The collection consists of documents amassed by Roderick Mackenzie. Among the Masson manuscripts there are other series of letters; as well as journals kept by North-Westers and various business documents. Some of this material exists as originals; others are contemporary copies - the George Keith letters for example are contemporary copies on paper watermarked 1827. The collection also includes some duplicate texts - contemporary copies or later nineteenth-century copies that in some cases represent edited versions of the texts. Samuel Wilcocke's account of the death of Benjamin Frobisher exists in a draft original (or contemporary copy) and in a late nineteenth-century clean copy. Of course Benjamin Frobisher did not die in the dramatic circumstances as recorded by Wilcocke, but peacefully in Quebec City in 1821.

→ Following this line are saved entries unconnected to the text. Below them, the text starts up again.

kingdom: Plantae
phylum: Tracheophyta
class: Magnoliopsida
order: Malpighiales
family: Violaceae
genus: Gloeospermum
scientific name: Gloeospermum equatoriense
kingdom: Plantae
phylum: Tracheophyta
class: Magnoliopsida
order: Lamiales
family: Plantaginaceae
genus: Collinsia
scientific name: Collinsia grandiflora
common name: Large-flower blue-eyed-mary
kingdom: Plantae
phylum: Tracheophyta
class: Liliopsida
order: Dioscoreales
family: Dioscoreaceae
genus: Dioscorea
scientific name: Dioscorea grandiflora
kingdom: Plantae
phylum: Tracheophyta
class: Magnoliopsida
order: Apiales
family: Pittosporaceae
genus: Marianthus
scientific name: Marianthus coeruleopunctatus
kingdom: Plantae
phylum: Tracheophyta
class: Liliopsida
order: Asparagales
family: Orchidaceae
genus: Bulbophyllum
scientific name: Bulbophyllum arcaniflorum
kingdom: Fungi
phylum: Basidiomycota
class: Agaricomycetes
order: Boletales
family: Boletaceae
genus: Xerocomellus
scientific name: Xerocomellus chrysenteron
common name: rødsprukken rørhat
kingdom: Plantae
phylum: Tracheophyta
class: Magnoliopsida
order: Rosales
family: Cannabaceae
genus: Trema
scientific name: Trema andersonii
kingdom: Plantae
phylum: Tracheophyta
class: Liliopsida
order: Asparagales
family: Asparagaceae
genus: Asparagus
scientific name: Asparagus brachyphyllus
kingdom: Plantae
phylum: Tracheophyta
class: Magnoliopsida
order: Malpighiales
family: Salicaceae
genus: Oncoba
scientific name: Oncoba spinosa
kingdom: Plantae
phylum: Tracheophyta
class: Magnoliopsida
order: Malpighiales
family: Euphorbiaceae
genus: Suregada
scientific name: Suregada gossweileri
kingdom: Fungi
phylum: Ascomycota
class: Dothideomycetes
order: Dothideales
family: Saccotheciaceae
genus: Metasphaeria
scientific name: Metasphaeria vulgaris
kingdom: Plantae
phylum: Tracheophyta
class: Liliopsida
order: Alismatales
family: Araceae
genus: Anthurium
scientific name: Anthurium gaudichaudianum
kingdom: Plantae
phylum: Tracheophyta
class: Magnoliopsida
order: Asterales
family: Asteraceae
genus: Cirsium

Series 2 purchased from Warren Baker, 2018.
English, with some French.
In 2001, a digital project created transcriptions and digital versions of the Masson Papers (series 1 of the Collection) held at McGill. For these see: Pursuit of Adventure: The Fur Trade in Canada and the North West Company: http://digital.library.mcgill.ca/nwc/
Eleven of the manuscripts in Series 1 were published, often in a heavily edited version, by Masson in two volumes (1889-1890): Les Bourgeois de la Compagnie du Nord-Ouest: recits de voyages, lettres et rapports inédits relatifs au Nord-Ouest Canadien.